Oh sorry for the confusion. It’s not sample-dependent but dataset-dependent. For example here you can find the parameters for imagenet. In short people computes an average of all the images of the dataset (assuming you are working with pictures and no other kind of data)

github.com

pytorch/examples/blob/master/imagenet/main.py#L195-196


        print("=> loaded checkpoint '{}' (epoch {})"
              .format(args.resume, checkpoint['epoch']))
    else:
        print("=> no checkpoint found at '{}'".format(args.resume))


cudnn.benchmark = True


# Data loading code
traindir = os.path.join(args.data, 'train')
valdir = os.path.join(args.data, 'val')
normalize = transforms.Normalize(mean=[0.485, 0.456, 0.406],
                                 std=[0.229, 0.224, 0.225])


train_dataset = datasets.ImageFolder(
    traindir,
    transforms.Compose([
        transforms.RandomResizedCrop(224),
        transforms.RandomHorizontalFlip(),
        transforms.ToTensor(),
        normalize,
    ]))

in lines 195-196 provided for torchvision models.

normalize = transforms.Normalize(mean=[0.485, 0.456, 0.406],
std=[0.229, 0.224, 0.225])

You may find this interesting

Jake_Pan · January 16, 2019, 3:47pm

Oh, I see!
Yes, that’s my mistake. Thank you!

BarryBA · April 26, 2019, 6:21am

Hi. May I ask, how to define the mean value and std value for each image channel? My dataset consists of the natural staellite images, just use 0.5? Or compute the mean and std value for each channel of each image?
Moreover, can we set a parameter to make the CNN find the optimal parameter (mean value, std value or other weights/biases used in each channel) for the image processing? If so, can you tell me how to set the parameter?

JuanFMontesinos · April 26, 2019, 11:57am

Hi,
You should compute mean and std for each channel for all the images in the dataset (or a representative subset if your dataset is very big).

Setting that preprocessing as a learnable parameter is not very practical. It’s just an statistical normalization.

In the worst case you can set everything to 0.5, which is an approximation

BarryBA · April 29, 2019, 2:34am

Thank you very much. I have tested the results between different image processing strageies, i.e. set all the mean and std value to 0.5, or compute mean and std for each channel for all the images in the dataset, the results indicate that the 0.5 setting is more conductive to the improvement of final accuracy.

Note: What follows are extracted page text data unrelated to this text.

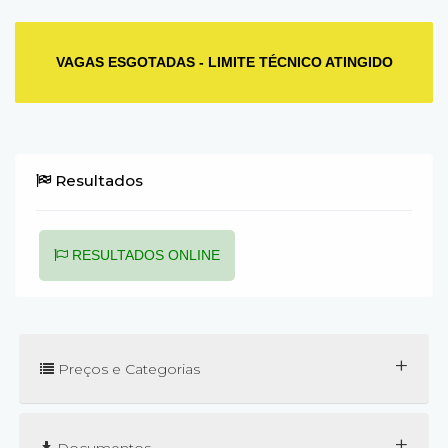
VAGAS ESGOTADAS - LIMITE TÉCNICO ATINGIDO
Resultados
RESULTADOS ONLINE
+
Preços e Categorias
+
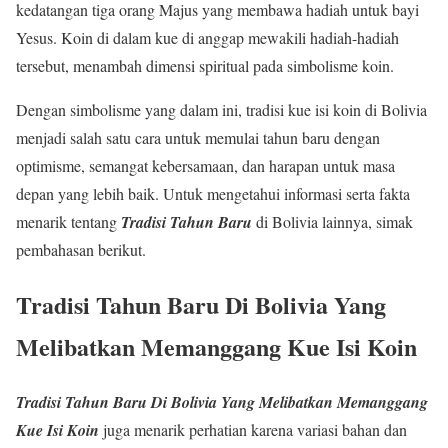
kedatangan tiga orang Majus yang membawa hadiah untuk bayi
Yesus. Koin di dalam kue di anggap mewakili hadiah-hadiah
tersebut, menambah dimensi spiritual pada simbolisme koin.
Dengan simbolisme yang dalam ini, tradisi kue isi koin di Bolivia
menjadi salah satu cara untuk memulai tahun baru dengan
optimisme, semangat kebersamaan, dan harapan untuk masa
depan yang lebih baik. Untuk mengetahui informasi serta fakta
menarik tentang
Tradisi Tahun Baru
di Bolivia lainnya, simak
pembahasan berikut.
Tradisi Tahun Baru Di Bolivia Yang
Melibatkan Memanggang Kue Isi Koin
Tradisi Tahun Baru Di Bolivia Yang Melibatkan Memanggang
Kue Isi Koin
juga menarik perhatian karena variasi bahan dan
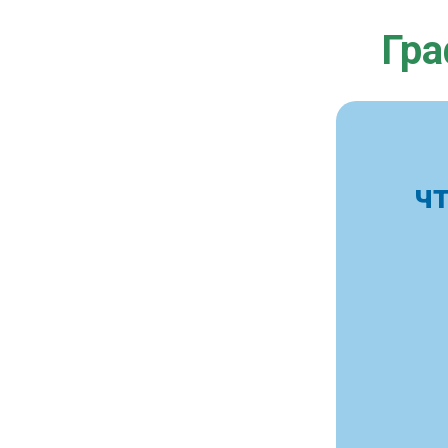
Гра
ч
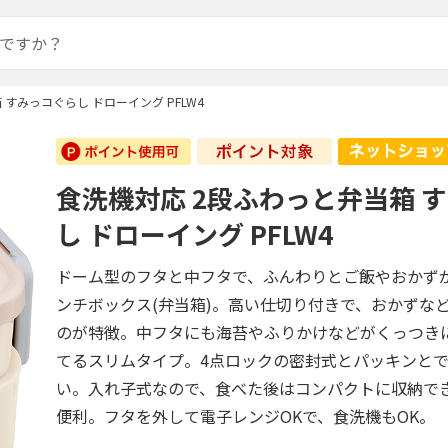
すみっコぐらし ドローイング PFLW4
食洗機対応 2段ふわっと弁当箱 
し ドローイング PFLW4
ドーム型のフタと中フタで、ふんわりとご飯やおかず
ンチボックス(弁当箱)。高い仕切り付きで、おかずな
のが特徴。中フタにも海苔やふりかけなどがくっつき
てるスリムタイプ。4点ロックの密封式とパッキンと
い。入れ子式なので、食べた後はコンパクトに収納で
便利。フタを外して電子レンジOKで、食洗機もOK。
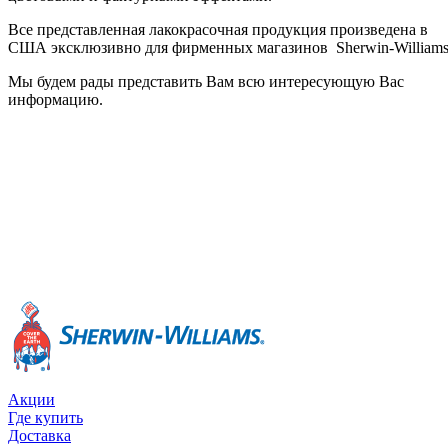
Все представленная лакокрасочная продукция произведена в
США эксклюзивно для фирменных магазинов Sherwin-Williams
Мы будем рады представить Вам всю интересующую Вас
информацию.
Акции
Где купить
Доставка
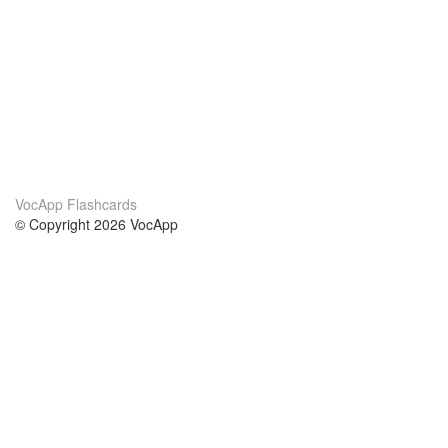
VocApp Flashcards
© Copyright 2026 VocApp
02-798 Mielczarskiego 8/58
Warsaw, Poland (EU)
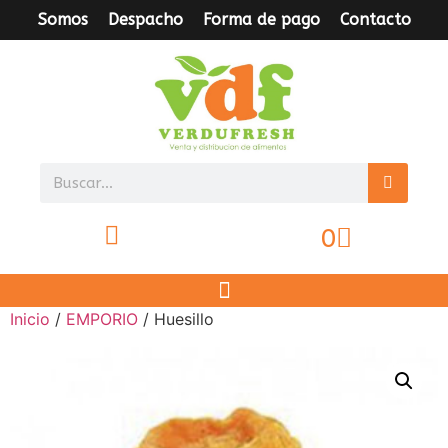
Somos
Despacho
Forma de pago
Contacto
0
Inicio
/
EMPORIO
/ Huesillo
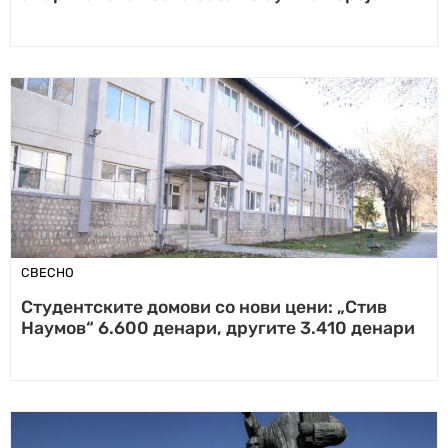
СВЕСНО
Студентските домови со нови цени: „Стив
Наумов“ 6.600 денари, другите 3.410 денари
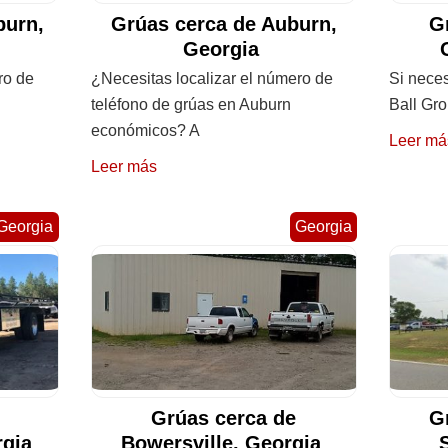
burn,
Grúas cerca de Auburn,
G
Georgia
ro de
¿Necesitas localizar el número de
Si neces
teléfono de grúas en Auburn
Ball Gro
económicos? A
Leer má
Leer más
Georgia
Georgia
Grúas cerca de
G
rgia
Bowersville, Georgia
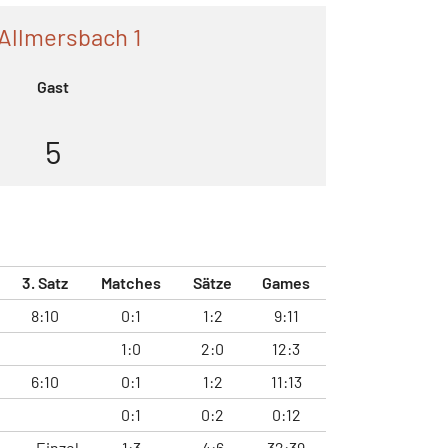
Allmersbach 1
Gast
5
3. Satz
Matches
Sätze
Games
8:10
0:1
1:2
9:11
1:0
2:0
12:3
6:10
0:1
1:2
11:13
0:1
0:2
0:12
Einzel
1:3
4:6
32:39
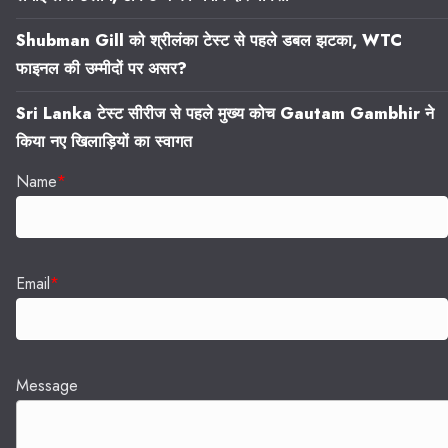
Shubman Gill को श्रीलंका टेस्ट से पहले डबल झटका, WTC
फाइनल की उम्मीदों पर असर?
Sri Lanka टेस्ट सीरीज से पहले मुख्य कोच Gautam Gambhir ने
किया नए खिलाड़ियों का स्वागत
Name
*
Email
*
Message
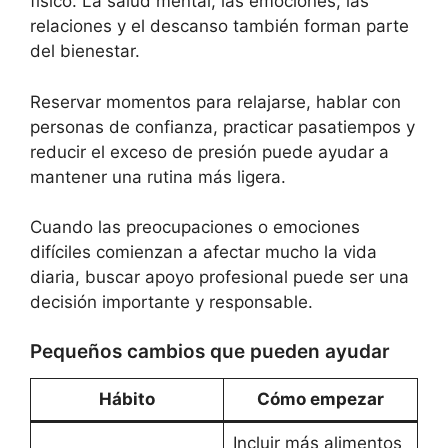
físico. La salud mental, las emociones, las
relaciones y el descanso también forman parte
del bienestar.
Reservar momentos para relajarse, hablar con
personas de confianza, practicar pasatiempos y
reducir el exceso de presión puede ayudar a
mantener una rutina más ligera.
Cuando las preocupaciones o emociones
difíciles comienzan a afectar mucho la vida
diaria, buscar apoyo profesional puede ser una
decisión importante y responsable.
Pequeños cambios que pueden ayudar
Hábito
Cómo empezar
Incluir más alimentos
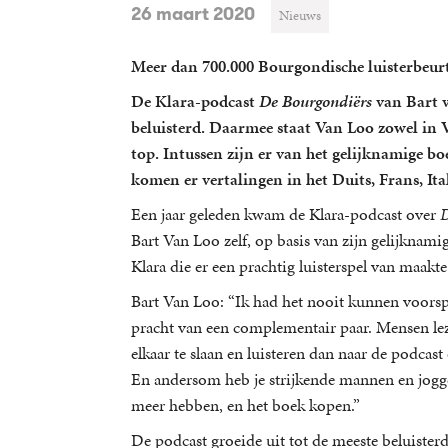
26 maart 2020
Nieuws
Meer dan 700.000 Bourgondische luisterbeur
De Klara-podcast
De Bourgondiërs
van Bart v
beluisterd. Daarmee staat Van Loo zowel in 
top. Intussen zijn er van het gelijknamige b
komen er vertalingen in het Duits, Frans, Ita
Een jaar geleden kwam de Klara-podcast over
D
Bart Van Loo zelf, op basis van zijn gelijknam
Klara die er een prachtig luisterspel van maakt
Bart Van Loo: “Ik had het nooit kunnen voorspe
pracht van een complementair paar. Mensen le
elkaar te slaan en luisteren dan naar de podcas
En andersom heb je strijkende mannen en jogge
meer hebben, en het boek kopen.”
De podcast groeide uit tot de meeste beluisterd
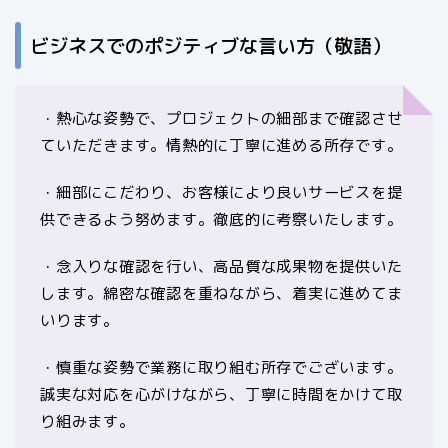
ビジネスでのポジティブな言い方（敬語）
・熱心な姿勢で、プロジェクトの細部まで確認させ
ていただきます。情熱的に丁寧に進める所存です。
・細部にこだわり、お客様により良いサービスを提
供できるよう努めます。徹底的に考察いたします。
・念入りな確認を行い、高品質な成果物を提供いた
します。綿密な確認を重ねながら、着実に進めてま
いります。
・慎重な姿勢で業務に取り組む所存でございます。
誠実な対応を心がけながら、丁寧に時間をかけて取
り組みます。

Hong_Cheng · January 17, 2020, 1:48am

should we always do the input image normalization?

JuanFMontesinos · January 17, 2020, 10:11am

It is strongly recommended. Networks may be able to fit any range of values but it’s been proved that normalization improves performance.

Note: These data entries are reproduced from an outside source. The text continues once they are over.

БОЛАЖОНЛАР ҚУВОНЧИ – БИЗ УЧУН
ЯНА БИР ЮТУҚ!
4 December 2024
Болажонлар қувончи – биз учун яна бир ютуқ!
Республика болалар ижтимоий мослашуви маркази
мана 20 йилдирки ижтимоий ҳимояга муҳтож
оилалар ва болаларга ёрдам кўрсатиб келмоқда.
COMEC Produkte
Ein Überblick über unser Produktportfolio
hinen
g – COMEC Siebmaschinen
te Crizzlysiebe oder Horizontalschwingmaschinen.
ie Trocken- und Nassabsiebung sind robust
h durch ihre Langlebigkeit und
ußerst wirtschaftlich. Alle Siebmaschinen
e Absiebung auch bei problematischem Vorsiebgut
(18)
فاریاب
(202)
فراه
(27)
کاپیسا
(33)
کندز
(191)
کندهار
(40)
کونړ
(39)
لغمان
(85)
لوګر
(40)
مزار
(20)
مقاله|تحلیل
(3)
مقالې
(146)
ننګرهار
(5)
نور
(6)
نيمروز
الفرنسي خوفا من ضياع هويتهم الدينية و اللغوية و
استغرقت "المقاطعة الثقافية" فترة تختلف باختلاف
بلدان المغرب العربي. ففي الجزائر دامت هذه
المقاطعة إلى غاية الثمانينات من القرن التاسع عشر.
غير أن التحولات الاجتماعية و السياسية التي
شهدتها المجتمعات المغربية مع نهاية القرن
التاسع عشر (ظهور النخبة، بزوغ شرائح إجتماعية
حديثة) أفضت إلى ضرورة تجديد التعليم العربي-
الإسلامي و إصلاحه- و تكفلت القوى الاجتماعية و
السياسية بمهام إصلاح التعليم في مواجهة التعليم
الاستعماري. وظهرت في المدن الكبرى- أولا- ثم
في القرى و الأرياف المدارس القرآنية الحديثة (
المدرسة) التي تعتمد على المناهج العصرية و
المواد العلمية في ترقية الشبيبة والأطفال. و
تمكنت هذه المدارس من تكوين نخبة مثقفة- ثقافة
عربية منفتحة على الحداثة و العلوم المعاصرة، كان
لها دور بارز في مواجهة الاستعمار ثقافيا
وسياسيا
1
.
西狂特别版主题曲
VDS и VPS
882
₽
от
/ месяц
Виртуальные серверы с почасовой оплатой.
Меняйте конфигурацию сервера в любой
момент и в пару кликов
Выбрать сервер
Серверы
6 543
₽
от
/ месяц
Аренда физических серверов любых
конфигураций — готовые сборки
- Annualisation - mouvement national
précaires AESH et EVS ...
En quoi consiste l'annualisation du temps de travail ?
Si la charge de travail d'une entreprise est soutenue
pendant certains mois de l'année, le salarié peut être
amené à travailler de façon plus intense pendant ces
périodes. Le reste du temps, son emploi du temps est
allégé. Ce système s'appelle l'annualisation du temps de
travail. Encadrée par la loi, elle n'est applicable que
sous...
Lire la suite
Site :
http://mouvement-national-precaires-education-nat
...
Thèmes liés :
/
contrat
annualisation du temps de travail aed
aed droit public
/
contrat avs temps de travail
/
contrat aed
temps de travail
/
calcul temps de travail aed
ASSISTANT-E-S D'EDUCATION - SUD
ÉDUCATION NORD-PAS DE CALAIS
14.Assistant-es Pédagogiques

Alec_young · October 27, 2020, 7:51am

May I know how you are able to calculate the mean and standard deviation for the datasets?

JuanFMontesinos · October 27, 2020, 8:54am

Hi,
First of all, if the dataset is “huge” you pick a representative subset.
Then you just need to iterate over that set and:
-Ideally you would save all the pixel values (per channel) and compute the mean and std of those.

Since this may be memory demanding you can just save the mean of each image (per channel). If all the images are the same size, it is equivalent to the previous formulation. Otherwise it’s an approximation.

Once you have the mean you can compute the std in the analogous way.